You now have a working SwiftUI app that persists data to a Realm database (using realm-cocoa version 10.7.2).

1 Like

Does this work reliably for anyone at all? When I try to add mock data in the preview, if I run the preview with the bootstrap method, I get an error. But then I take out the bootstrap method, and the mock data is there.

RemoteHumanReadableError: Failed to update preview.

The preview process appears to have crashed.

Error encountered when sending 'display' message to agent.

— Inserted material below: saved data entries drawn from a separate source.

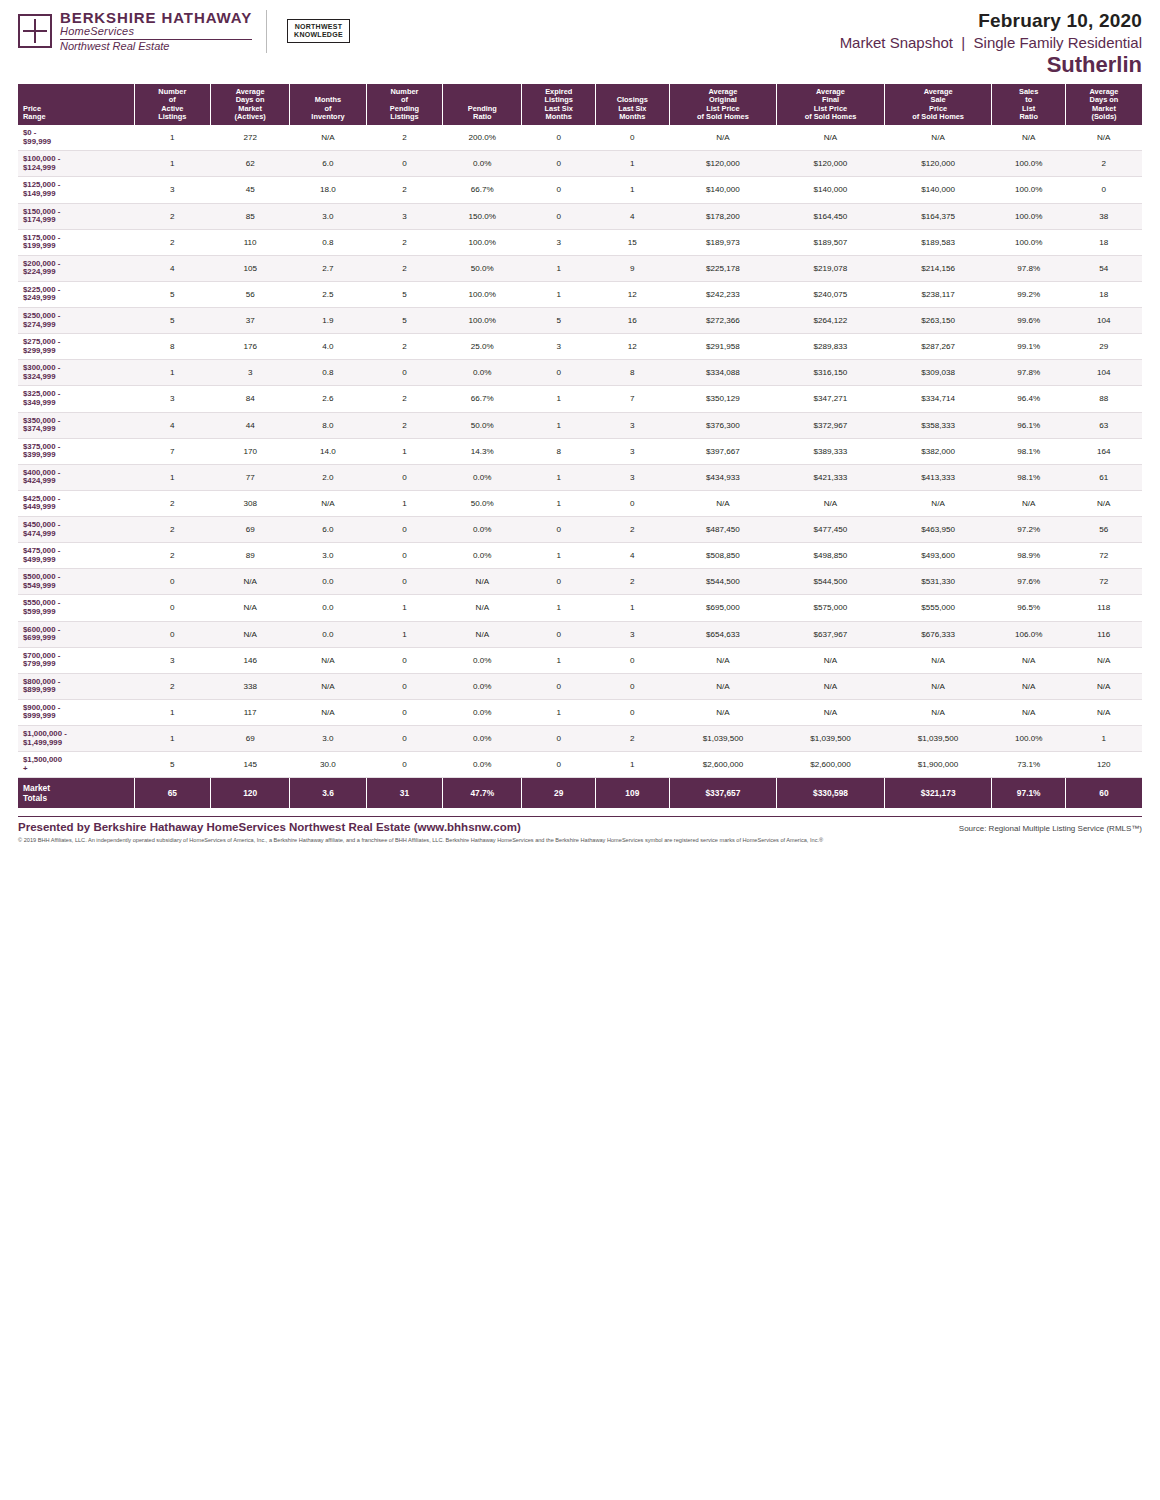BERKSHIRE HATHAWAY
HomeServices
Northwest Real Estate
NORTHWEST
KNOWLEDGE
February 10, 2020
Market Snapshot | Single Family Residential
Sutherlin
| Price Range | Number of Active Listings | Average Days on Market (Actives) | Months of Inventory | Number of Pending Listings | Pending Ratio | Expired Listings Last Six Months | Closings Last Six Months | Average Original List Price of Sold Homes | Average Final List Price of Sold Homes | Average Sale Price of Sold Homes | Sales to List Ratio | Average Days on Market (Solds) |
| --- | --- | --- | --- | --- | --- | --- | --- | --- | --- | --- | --- | --- |
| $0 - $99,999 | 1 | 272 | N/A | 2 | 200.0% | 0 | 0 | N/A | N/A | N/A | N/A | N/A |
| $100,000 - $124,999 | 1 | 62 | 6.0 | 0 | 0.0% | 0 | 1 | $120,000 | $120,000 | $120,000 | 100.0% | 2 |
| $125,000 - $149,999 | 3 | 45 | 18.0 | 2 | 66.7% | 0 | 1 | $140,000 | $140,000 | $140,000 | 100.0% | 0 |
| $150,000 - $174,999 | 2 | 85 | 3.0 | 3 | 150.0% | 0 | 4 | $178,200 | $164,450 | $164,375 | 100.0% | 38 |
| $175,000 - $199,999 | 2 | 110 | 0.8 | 2 | 100.0% | 3 | 15 | $189,973 | $189,507 | $189,583 | 100.0% | 18 |
| $200,000 - $224,999 | 4 | 105 | 2.7 | 2 | 50.0% | 1 | 9 | $225,178 | $219,078 | $214,156 | 97.8% | 54 |
| $225,000 - $249,999 | 5 | 56 | 2.5 | 5 | 100.0% | 1 | 12 | $242,233 | $240,075 | $238,117 | 99.2% | 18 |
| $250,000 - $274,999 | 5 | 37 | 1.9 | 5 | 100.0% | 5 | 16 | $272,366 | $264,122 | $263,150 | 99.6% | 104 |
| $275,000 - $299,999 | 8 | 176 | 4.0 | 2 | 25.0% | 3 | 12 | $291,958 | $289,833 | $287,267 | 99.1% | 29 |
| $300,000 - $324,999 | 1 | 3 | 0.8 | 0 | 0.0% | 0 | 8 | $334,088 | $316,150 | $309,038 | 97.8% | 104 |
| $325,000 - $349,999 | 3 | 84 | 2.6 | 2 | 66.7% | 1 | 7 | $350,129 | $347,271 | $334,714 | 96.4% | 88 |
| $350,000 - $374,999 | 4 | 44 | 8.0 | 2 | 50.0% | 1 | 3 | $376,300 | $372,967 | $358,333 | 96.1% | 63 |
| $375,000 - $399,999 | 7 | 170 | 14.0 | 1 | 14.3% | 8 | 3 | $397,667 | $389,333 | $382,000 | 98.1% | 164 |
| $400,000 - $424,999 | 1 | 77 | 2.0 | 0 | 0.0% | 1 | 3 | $434,933 | $421,333 | $413,333 | 98.1% | 61 |
| $425,000 - $449,999 | 2 | 308 | N/A | 1 | 50.0% | 1 | 0 | N/A | N/A | N/A | N/A | N/A |
| $450,000 - $474,999 | 2 | 69 | 6.0 | 0 | 0.0% | 0 | 2 | $487,450 | $477,450 | $463,950 | 97.2% | 56 |
| $475,000 - $499,999 | 2 | 89 | 3.0 | 0 | 0.0% | 1 | 4 | $508,850 | $498,850 | $493,600 | 98.9% | 72 |
| $500,000 - $549,999 | 0 | N/A | 0.0 | 0 | N/A | 0 | 2 | $544,500 | $544,500 | $531,330 | 97.6% | 72 |
| $550,000 - $599,999 | 0 | N/A | 0.0 | 1 | N/A | 1 | 1 | $695,000 | $575,000 | $555,000 | 96.5% | 118 |
| $600,000 - $699,999 | 0 | N/A | 0.0 | 1 | N/A | 0 | 3 | $654,633 | $637,967 | $676,333 | 106.0% | 116 |
| $700,000 - $799,999 | 3 | 146 | N/A | 0 | 0.0% | 1 | 0 | N/A | N/A | N/A | N/A | N/A |
| $800,000 - $899,999 | 2 | 338 | N/A | 0 | 0.0% | 0 | 0 | N/A | N/A | N/A | N/A | N/A |
| $900,000 - $999,999 | 1 | 117 | N/A | 0 | 0.0% | 1 | 0 | N/A | N/A | N/A | N/A | N/A |
| $1,000,000 - $1,499,999 | 1 | 69 | 3.0 | 0 | 0.0% | 0 | 2 | $1,039,500 | $1,039,500 | $1,039,500 | 100.0% | 1 |
| $1,500,000 + | 5 | 145 | 30.0 | 0 | 0.0% | 0 | 1 | $2,600,000 | $2,600,000 | $1,900,000 | 73.1% | 120 |
| Market Totals | 65 | 120 | 3.6 | 31 | 47.7% | 29 | 109 | $337,657 | $330,598 | $321,173 | 97.1% | 60 |
Presented by Berkshire Hathaway HomeServices Northwest Real Estate (www.bhhsnw.com)
Source: Regional Multiple Listing Service (RMLS™)
© 2019 BHH Affiliates, LLC. An independently operated subsidiary of HomeServices of America, Inc., a Berkshire Hathaway affiliate, and a franchisee of BHH Affiliates, LLC. Berkshire Hathaway HomeServices and the Berkshire Hathaway HomeServices symbol are registered service marks of HomeServices of America, Inc.®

==================================

|  RemoteHumanReadableError: The operation couldn’t be completed. (BSServiceConnectionErrorDomain error 3.)
|  
|  BSServiceConnectionErrorDomain (3):
|  ==BSErrorCodeDescription: OperationFailed

Hi @Lukasz_Ciastko,

that preview is working for me

In general, I find Canvas previews one of the coolest and most frustrating/unreliable features of SwiftUI. I keep hoping that the next version will be more robust (or at least come with some debugging features) – perhaps there will be good news at the next WWDC!